_Required action_
Reproduce the section of the listing that begins at the line containing "Do the two points" and finishes at the line containing "Picture 1: xy, xz, yz; top row, orange". Include both end lines and nothing beyond them.
** Opening Material for this task block **
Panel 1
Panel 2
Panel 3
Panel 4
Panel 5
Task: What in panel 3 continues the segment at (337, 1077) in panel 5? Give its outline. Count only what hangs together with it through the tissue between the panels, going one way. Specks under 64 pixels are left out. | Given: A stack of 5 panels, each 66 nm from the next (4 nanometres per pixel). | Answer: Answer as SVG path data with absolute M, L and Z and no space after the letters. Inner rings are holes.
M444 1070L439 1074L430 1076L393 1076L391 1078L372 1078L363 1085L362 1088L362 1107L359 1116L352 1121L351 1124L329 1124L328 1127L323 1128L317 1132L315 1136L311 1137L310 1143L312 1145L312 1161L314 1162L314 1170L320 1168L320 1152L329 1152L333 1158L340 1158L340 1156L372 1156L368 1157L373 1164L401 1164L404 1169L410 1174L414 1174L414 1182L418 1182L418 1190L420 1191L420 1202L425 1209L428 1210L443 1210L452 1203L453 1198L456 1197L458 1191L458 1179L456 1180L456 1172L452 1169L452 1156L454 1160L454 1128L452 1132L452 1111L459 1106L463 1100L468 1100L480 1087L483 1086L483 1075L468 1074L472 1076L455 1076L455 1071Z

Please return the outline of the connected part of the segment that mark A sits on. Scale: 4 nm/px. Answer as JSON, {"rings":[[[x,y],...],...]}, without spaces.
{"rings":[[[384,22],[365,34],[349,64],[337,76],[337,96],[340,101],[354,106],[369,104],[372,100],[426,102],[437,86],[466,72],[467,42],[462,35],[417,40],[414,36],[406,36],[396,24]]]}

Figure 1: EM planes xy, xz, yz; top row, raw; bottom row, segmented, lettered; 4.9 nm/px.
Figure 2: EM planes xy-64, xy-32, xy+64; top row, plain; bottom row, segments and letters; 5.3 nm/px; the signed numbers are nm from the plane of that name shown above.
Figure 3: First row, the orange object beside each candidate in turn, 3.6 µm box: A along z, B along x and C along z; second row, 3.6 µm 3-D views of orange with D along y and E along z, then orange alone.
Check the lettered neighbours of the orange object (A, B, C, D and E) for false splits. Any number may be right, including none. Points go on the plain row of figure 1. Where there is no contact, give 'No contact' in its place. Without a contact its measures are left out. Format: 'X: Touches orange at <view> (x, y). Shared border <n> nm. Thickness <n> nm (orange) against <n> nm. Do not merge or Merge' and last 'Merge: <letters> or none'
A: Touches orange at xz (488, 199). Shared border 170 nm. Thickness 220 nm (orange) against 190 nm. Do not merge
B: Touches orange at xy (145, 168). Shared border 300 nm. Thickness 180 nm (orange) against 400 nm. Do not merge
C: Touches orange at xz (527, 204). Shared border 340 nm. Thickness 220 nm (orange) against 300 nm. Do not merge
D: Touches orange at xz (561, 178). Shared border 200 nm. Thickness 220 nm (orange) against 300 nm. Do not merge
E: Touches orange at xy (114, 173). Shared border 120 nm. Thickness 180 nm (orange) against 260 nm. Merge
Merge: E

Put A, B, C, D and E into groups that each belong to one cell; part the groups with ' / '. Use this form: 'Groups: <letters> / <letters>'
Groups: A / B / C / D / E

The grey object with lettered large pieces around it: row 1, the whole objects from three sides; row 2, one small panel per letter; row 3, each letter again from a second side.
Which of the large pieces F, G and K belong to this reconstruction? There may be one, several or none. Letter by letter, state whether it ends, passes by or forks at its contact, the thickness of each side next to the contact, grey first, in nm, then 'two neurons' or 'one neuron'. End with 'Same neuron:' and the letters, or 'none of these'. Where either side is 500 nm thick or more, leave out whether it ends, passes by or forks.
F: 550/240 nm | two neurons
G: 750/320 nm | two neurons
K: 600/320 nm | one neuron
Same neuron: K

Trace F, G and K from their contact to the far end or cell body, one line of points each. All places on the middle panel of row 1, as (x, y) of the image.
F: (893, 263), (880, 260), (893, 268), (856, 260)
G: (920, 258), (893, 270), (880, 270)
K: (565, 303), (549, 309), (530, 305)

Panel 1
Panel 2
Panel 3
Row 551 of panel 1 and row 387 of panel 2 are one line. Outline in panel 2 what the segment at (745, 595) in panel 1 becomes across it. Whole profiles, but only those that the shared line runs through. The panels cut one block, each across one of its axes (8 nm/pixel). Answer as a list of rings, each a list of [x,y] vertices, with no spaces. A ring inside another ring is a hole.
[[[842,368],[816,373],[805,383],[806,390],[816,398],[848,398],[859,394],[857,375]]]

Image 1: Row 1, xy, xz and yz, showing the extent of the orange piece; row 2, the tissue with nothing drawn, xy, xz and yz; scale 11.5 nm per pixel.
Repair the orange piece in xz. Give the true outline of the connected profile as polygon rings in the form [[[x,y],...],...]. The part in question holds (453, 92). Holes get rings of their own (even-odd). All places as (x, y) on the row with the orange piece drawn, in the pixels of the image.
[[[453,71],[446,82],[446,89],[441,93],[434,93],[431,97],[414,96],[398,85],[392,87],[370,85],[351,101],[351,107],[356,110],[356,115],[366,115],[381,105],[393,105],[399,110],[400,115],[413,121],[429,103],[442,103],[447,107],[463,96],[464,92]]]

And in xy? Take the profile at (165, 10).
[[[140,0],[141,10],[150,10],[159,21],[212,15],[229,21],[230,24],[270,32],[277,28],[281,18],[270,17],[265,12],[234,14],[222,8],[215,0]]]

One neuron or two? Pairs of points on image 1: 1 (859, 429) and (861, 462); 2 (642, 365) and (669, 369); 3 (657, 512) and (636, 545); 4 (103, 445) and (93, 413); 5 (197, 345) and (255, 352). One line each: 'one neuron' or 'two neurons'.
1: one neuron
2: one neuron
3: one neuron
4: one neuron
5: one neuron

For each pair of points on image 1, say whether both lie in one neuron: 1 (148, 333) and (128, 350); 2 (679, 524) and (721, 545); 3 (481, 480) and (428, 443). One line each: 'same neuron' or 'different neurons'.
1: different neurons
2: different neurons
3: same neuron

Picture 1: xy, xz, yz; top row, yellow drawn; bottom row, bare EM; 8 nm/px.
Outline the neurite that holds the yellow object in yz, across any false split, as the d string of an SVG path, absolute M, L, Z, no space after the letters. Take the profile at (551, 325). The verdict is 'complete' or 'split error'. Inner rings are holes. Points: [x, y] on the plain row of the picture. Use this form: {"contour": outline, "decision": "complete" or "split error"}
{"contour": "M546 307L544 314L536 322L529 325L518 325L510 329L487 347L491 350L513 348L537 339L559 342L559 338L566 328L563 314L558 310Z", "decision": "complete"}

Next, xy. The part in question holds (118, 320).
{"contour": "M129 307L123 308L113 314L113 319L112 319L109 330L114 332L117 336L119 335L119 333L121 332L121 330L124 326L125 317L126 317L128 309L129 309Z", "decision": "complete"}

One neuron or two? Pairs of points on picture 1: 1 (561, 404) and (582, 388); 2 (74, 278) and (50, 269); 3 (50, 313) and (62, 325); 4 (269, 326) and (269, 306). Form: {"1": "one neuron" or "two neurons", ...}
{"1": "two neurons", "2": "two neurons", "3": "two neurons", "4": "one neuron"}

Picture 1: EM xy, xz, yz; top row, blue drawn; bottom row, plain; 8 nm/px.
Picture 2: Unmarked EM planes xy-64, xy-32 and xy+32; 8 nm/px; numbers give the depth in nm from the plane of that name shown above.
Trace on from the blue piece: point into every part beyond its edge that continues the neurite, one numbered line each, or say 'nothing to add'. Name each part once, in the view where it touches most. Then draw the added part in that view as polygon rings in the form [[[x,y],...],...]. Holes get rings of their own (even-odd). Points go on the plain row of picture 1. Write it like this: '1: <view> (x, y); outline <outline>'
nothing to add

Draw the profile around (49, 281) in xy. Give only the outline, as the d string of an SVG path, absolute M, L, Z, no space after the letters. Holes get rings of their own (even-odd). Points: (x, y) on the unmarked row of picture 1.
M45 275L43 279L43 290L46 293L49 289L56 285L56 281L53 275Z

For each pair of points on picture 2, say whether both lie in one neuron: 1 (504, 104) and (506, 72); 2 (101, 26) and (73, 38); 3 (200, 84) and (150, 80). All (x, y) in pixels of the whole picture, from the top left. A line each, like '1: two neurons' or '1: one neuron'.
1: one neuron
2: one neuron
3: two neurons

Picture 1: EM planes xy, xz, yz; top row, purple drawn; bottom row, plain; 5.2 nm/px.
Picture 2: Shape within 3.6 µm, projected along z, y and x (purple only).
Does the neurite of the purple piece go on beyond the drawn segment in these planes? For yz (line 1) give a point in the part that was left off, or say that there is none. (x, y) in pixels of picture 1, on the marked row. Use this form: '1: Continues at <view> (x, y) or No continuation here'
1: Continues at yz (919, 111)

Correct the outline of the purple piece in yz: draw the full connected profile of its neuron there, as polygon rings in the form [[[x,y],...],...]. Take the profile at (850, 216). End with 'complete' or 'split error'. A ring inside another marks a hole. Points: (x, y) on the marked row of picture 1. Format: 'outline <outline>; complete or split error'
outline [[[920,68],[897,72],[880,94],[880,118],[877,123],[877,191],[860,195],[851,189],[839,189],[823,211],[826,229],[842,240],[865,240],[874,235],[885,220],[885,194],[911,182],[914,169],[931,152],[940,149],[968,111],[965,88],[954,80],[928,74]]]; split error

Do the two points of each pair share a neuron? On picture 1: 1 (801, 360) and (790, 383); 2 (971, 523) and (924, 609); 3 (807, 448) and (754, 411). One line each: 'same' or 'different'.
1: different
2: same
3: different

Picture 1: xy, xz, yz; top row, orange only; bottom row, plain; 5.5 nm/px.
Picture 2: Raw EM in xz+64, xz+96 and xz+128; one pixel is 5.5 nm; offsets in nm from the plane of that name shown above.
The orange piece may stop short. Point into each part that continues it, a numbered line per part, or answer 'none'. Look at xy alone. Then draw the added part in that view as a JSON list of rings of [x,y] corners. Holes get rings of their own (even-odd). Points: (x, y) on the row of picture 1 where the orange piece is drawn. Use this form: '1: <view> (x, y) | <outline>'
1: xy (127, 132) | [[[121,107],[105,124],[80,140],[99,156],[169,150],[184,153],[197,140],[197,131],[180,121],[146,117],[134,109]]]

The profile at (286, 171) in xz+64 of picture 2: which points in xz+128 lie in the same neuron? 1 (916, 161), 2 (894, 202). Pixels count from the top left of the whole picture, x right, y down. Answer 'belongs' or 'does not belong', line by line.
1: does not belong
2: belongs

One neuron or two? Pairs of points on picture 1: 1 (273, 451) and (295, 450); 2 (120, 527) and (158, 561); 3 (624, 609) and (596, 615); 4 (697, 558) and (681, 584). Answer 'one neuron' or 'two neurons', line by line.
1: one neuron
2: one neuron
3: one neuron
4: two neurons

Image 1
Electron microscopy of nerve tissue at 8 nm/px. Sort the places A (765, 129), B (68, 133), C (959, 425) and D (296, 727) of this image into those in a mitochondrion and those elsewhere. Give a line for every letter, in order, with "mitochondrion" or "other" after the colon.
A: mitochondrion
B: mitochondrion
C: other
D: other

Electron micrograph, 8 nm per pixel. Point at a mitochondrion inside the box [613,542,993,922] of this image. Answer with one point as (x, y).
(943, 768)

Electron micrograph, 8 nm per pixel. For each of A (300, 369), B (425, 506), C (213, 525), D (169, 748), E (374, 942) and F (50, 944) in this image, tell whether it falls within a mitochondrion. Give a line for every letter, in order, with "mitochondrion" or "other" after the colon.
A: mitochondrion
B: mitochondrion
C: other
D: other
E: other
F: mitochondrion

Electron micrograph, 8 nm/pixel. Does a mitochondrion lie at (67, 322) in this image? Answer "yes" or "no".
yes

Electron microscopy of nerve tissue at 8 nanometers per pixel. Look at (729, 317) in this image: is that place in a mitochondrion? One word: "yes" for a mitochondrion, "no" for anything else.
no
** Closing Material for this task block **
_Written reply_
Do the two points of each pair share a neuron? On picture 1: 1 (801, 360) and (790, 383); 2 (971, 523) and (924, 609); 3 (807, 448) and (754, 411). One line each: 'same' or 'different'.
1: different
2: same
3: different

Picture 1: xy, xz, yz; top row, orange only; bottom row, plain; 5.5 nm/px.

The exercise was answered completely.